> _What this task involves_:
Produce a character-for-character copy of the data below.

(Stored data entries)

= = = = =

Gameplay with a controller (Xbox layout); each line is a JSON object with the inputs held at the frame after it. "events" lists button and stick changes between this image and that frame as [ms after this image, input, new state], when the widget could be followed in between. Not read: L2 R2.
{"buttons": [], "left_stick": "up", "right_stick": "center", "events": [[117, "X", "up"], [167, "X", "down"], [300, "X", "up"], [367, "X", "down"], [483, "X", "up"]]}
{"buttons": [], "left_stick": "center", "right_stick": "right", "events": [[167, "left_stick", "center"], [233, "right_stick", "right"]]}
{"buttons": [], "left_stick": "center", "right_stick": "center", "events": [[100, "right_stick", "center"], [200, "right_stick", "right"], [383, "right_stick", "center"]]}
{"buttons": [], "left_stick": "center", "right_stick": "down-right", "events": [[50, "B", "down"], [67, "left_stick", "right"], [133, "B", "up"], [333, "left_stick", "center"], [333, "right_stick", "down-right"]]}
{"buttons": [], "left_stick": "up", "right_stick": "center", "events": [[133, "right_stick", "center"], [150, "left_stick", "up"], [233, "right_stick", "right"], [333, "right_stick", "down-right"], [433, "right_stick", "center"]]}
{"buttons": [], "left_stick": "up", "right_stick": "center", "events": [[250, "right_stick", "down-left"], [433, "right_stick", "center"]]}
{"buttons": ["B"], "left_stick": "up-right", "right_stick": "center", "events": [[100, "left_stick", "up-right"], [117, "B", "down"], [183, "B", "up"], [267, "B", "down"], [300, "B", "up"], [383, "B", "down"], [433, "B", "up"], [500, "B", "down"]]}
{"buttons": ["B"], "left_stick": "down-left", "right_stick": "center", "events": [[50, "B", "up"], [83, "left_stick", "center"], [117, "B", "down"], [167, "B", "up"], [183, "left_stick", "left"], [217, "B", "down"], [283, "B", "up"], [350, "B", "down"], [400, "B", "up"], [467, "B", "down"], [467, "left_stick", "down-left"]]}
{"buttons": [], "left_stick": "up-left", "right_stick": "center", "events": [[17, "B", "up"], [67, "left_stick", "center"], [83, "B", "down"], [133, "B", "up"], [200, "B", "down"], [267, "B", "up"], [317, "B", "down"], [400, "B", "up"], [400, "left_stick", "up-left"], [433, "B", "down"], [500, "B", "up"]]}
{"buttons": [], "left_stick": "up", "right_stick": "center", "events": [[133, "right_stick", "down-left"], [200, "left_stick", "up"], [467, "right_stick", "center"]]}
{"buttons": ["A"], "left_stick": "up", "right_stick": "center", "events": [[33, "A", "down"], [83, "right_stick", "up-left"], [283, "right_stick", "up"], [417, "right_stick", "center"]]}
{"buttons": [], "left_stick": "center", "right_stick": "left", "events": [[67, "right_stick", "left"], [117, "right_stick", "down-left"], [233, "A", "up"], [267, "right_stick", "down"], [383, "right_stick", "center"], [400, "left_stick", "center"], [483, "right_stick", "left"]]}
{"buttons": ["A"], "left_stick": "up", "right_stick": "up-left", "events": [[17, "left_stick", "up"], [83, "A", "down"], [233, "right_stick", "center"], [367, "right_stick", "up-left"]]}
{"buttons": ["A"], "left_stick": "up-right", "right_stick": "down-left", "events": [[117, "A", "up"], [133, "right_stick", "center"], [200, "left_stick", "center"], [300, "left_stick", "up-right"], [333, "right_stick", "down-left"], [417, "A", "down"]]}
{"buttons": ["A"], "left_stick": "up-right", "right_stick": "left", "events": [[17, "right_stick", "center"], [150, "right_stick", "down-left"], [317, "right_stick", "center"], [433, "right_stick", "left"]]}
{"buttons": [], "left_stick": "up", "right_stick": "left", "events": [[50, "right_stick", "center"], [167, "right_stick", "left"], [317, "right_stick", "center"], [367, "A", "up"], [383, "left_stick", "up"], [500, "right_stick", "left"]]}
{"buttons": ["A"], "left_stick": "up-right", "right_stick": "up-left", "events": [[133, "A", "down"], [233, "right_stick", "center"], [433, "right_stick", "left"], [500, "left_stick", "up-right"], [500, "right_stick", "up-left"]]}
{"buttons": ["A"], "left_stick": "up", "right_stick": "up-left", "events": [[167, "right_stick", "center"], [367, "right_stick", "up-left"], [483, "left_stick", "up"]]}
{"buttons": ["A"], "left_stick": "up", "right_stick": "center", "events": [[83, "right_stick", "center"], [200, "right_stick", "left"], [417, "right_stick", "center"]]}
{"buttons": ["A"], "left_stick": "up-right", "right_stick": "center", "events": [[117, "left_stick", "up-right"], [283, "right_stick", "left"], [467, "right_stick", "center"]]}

= = = = =

> _Solution to this exercise_:
Gameplay with a controller (Xbox layout); each line is a JSON object with the inputs held at the frame after it. "events" lists button and stick changes between this image and that frame as [ms after this image, input, new state], when the widget could be followed in between. Not read: L2 R2.
{"buttons": [], "left_stick": "up", "right_stick": "center", "events": [[117, "X", "up"], [167, "X", "down"], [300, "X", "up"], [367, "X", "down"], [483, "X", "up"]]}
{"buttons": [], "left_stick": "center", "right_stick": "right", "events": [[167, "left_stick", "center"], [233, "right_stick", "right"]]}
{"buttons": [], "left_stick": "center", "right_stick": "center", "events": [[100, "right_stick", "center"], [200, "right_stick", "right"], [383, "right_stick", "center"]]}
{"buttons": [], "left_stick": "center", "right_stick": "down-right", "events": [[50, "B", "down"], [67, "left_stick", "right"], [133, "B", "up"], [333, "left_stick", "center"], [333, "right_stick", "down-right"]]}
{"buttons": [], "left_stick": "up", "right_stick": "center", "events": [[133, "right_stick", "center"], [150, "left_stick", "up"], [233, "right_stick", "right"], [333, "right_stick", "down-right"], [433, "right_stick", "center"]]}
{"buttons": [], "left_stick": "up", "right_stick": "center", "events": [[250, "right_stick", "down-left"], [433, "right_stick", "center"]]}
{"buttons": ["B"], "left_stick": "up-right", "right_stick": "center", "events": [[100, "left_stick", "up-right"], [117, "B", "down"], [183, "B", "up"], [267, "B", "down"], [300, "B", "up"], [383, "B", "down"], [433, "B", "up"], [500, "B", "down"]]}
{"buttons": ["B"], "left_stick": "down-left", "right_stick": "center", "events": [[50, "B", "up"], [83, "left_stick", "center"], [117, "B", "down"], [167, "B", "up"], [183, "left_stick", "left"], [217, "B", "down"], [283, "B", "up"], [350, "B", "down"], [400, "B", "up"], [467, "B", "down"], [467, "left_stick", "down-left"]]}
{"buttons": [], "left_stick": "up-left", "right_stick": "center", "events": [[17, "B", "up"], [67, "left_stick", "center"], [83, "B", "down"], [133, "B", "up"], [200, "B", "down"], [267, "B", "up"], [317, "B", "down"], [400, "B", "up"], [400, "left_stick", "up-left"], [433, "B", "down"], [500, "B", "up"]]}
{"buttons": [], "left_stick": "up", "right_stick": "center", "events": [[133, "right_stick", "down-left"], [200, "left_stick", "up"], [467, "right_stick", "center"]]}
{"buttons": ["A"], "left_stick": "up", "right_stick": "center", "events": [[33, "A", "down"], [83, "right_stick", "up-left"], [283, "right_stick", "up"], [417, "right_stick", "center"]]}
{"buttons": [], "left_stick": "center", "right_stick": "left", "events": [[67, "right_stick", "left"], [117, "right_stick", "down-left"], [233, "A", "up"], [267, "right_stick", "down"], [383, "right_stick", "center"], [400, "left_stick", "center"], [483, "right_stick", "left"]]}
{"buttons": ["A"], "left_stick": "up", "right_stick": "up-left", "events": [[17, "left_stick", "up"], [83, "A", "down"], [233, "right_stick", "center"], [367, "right_stick", "up-left"]]}
{"buttons": ["A"], "left_stick": "up-right", "right_stick": "down-left", "events": [[117, "A", "up"], [133, "right_stick", "center"], [200, "left_stick", "center"], [300, "left_stick", "up-right"], [333, "right_stick", "down-left"], [417, "A", "down"]]}
{"buttons": ["A"], "left_stick": "up-right", "right_stick": "left", "events": [[17, "right_stick", "center"], [150, "right_stick", "down-left"], [317, "right_stick", "center"], [433, "right_stick", "left"]]}
{"buttons": [], "left_stick": "up", "right_stick": "left", "events": [[50, "right_stick", "center"], [167, "right_stick", "left"], [317, "right_stick", "center"], [367, "A", "up"], [383, "left_stick", "up"], [500, "right_stick", "left"]]}
{"buttons": ["A"], "left_stick": "up-right", "right_stick": "up-left", "events": [[133, "A", "down"], [233, "right_stick", "center"], [433, "right_stick", "left"], [500, "left_stick", "up-right"], [500, "right_stick", "up-left"]]}
{"buttons": ["A"], "left_stick": "up", "right_stick": "up-left", "events": [[167, "right_stick", "center"], [367, "right_stick", "up-left"], [483, "left_stick", "up"]]}
{"buttons": ["A"], "left_stick": "up", "right_stick": "center", "events": [[83, "right_stick", "center"], [200, "right_stick", "left"], [417, "right_stick", "center"]]}
{"buttons": ["A"], "left_stick": "up-right", "right_stick": "center", "events": [[117, "left_stick", "up-right"], [283, "right_stick", "left"], [467, "right_stick", "center"]]}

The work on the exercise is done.